Berners-Lee warnt vor Datensammlung durch Provider

Die Musikindustrie muss andere Wege finden, um ihre Rechte zu schützen. Durch die Kontrollen bekommen Provider zu viele Daten in die Hand, bei denen Missbrauchsgefahr besteht. Beispielsweise werden auch Politiker erpressbar.

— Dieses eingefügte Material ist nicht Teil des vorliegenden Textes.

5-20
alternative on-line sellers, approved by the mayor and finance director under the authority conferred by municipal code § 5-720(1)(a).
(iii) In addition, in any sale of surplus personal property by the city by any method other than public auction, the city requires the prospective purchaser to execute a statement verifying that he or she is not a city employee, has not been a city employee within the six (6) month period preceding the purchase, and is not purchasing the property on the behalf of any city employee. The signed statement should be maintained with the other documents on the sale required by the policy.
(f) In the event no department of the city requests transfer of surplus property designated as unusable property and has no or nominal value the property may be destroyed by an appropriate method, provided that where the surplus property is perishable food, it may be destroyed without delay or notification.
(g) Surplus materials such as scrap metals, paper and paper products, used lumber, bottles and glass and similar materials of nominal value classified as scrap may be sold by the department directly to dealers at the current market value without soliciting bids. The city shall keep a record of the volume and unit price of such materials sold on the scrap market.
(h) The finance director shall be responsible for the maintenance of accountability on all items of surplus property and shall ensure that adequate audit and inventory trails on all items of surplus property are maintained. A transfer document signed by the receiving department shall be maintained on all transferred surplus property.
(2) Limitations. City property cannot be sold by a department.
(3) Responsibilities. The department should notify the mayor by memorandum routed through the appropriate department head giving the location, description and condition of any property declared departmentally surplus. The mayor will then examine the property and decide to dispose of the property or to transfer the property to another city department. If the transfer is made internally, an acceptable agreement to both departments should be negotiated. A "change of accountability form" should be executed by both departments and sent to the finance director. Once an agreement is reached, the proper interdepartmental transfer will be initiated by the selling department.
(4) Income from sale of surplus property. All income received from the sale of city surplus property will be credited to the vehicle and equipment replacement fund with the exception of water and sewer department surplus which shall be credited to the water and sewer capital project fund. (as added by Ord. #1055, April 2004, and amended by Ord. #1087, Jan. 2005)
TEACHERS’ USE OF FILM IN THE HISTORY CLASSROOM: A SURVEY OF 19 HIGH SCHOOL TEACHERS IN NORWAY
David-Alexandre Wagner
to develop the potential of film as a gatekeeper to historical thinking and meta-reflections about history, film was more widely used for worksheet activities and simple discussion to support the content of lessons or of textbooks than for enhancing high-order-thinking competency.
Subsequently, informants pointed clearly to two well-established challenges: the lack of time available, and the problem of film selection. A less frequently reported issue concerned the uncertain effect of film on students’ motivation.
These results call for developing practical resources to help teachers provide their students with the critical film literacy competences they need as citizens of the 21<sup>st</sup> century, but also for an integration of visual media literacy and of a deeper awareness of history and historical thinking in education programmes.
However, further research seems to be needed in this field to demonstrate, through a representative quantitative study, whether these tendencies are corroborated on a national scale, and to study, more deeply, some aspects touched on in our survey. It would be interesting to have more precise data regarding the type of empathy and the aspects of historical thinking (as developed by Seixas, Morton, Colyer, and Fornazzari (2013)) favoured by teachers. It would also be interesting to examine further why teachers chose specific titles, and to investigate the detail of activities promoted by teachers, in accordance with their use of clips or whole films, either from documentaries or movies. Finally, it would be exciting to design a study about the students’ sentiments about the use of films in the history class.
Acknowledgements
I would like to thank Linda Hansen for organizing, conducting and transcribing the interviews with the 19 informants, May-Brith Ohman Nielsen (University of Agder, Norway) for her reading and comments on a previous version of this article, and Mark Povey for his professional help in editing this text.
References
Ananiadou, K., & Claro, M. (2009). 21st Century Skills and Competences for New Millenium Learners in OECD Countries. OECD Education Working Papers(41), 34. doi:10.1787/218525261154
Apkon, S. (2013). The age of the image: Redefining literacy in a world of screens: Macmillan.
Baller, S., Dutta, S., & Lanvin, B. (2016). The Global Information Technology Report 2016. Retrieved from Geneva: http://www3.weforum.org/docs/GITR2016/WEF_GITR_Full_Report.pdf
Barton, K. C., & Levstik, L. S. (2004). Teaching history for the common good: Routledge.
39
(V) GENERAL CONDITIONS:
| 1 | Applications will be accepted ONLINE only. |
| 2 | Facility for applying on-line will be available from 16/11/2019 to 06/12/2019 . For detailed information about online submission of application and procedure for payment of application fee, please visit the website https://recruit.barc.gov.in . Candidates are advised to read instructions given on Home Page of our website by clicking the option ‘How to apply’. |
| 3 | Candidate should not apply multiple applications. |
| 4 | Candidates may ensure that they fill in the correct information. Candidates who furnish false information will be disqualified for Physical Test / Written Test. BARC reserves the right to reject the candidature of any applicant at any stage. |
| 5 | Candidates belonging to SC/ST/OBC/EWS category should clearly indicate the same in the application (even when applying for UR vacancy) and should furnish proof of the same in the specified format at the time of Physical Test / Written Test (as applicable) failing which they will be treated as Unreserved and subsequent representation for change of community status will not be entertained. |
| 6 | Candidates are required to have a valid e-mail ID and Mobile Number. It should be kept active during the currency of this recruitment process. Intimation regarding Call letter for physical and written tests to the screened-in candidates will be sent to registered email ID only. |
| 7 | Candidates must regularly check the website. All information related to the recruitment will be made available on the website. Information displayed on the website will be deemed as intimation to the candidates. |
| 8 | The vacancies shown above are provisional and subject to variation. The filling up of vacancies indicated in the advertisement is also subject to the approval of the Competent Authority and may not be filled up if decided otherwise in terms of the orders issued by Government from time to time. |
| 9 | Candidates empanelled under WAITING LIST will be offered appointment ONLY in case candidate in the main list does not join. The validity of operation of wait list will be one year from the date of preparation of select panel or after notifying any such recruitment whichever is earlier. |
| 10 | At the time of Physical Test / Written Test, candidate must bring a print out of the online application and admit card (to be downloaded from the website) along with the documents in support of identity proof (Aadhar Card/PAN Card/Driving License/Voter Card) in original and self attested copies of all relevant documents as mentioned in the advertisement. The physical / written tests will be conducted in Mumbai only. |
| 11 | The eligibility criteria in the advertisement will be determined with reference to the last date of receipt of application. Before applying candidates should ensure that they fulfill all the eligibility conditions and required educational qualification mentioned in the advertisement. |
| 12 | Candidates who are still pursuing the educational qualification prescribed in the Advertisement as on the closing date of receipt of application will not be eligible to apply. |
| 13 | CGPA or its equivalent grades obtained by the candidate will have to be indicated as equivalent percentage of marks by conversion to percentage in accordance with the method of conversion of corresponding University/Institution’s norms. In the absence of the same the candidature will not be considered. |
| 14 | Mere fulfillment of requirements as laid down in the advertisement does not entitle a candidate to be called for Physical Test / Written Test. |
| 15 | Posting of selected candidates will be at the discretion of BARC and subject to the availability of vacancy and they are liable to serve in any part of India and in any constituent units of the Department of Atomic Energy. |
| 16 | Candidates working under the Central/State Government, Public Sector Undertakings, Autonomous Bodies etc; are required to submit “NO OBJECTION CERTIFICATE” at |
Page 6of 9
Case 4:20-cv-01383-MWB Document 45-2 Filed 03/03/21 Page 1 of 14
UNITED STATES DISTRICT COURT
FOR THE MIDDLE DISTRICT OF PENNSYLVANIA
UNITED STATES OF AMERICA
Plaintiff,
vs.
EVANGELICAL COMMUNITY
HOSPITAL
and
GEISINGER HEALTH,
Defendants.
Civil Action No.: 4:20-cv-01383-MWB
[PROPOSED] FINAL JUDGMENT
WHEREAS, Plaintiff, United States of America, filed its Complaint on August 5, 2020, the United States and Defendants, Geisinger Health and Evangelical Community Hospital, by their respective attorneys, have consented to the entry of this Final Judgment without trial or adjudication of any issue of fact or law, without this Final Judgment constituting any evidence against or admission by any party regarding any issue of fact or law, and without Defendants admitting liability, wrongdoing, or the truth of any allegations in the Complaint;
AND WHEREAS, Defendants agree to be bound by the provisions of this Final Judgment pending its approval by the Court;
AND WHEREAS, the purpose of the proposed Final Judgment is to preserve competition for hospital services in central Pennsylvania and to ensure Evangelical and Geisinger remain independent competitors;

Tim Berners-Lee hält die Datensammlung durch Provider für gefährlich (Bild: T-Systems Multimedia Solutions).
Tim Berners-Lee hält die Datensammlung durch Provider für gefährlich (Bild: T-Systems Multimedia Solutions).

Auf dem Dresdner Zukunftsforum hat Sir Tim Berners-Lee gestern in einer Podiumsdiskussion eindringlich vor dem Missbrauch von Kontrollmöglichkeiten durch die Provider gewarnt. Seiner Ansicht nach ist es gefährlich, dass ihnen die Politik zunehmend Aufgaben wie die Verfolgung von Urheberrechtsmissbrauch überträgt. Der Web-Pionier dürfte zwar vor allem mit der Situation in Großbritannien vertraut sein, richtete seine Kritik aber nicht speziell nur an die dortige Regierung.

Das britische Unterhaus hat sich Anfang April mit einer deutlichen Mehrheit für die Annahme eines Gesetzentwurfs zu Internetsperren ausgesprochen. Das Digital Economy Bill genannte Gesetz sieht unter anderem vor, dass bei mehrmaligen Verstößen gegen das Urheberrecht Zugangssperren gegen Nutzer verhängt werden können. „Um festzustellen, ob jemand zum Beispiel Musikstücke stiehlt, muss man sich den Datenverkehr mittels Deep-Packet-Inspection sehr genau anschauen“, so Berners-Lee.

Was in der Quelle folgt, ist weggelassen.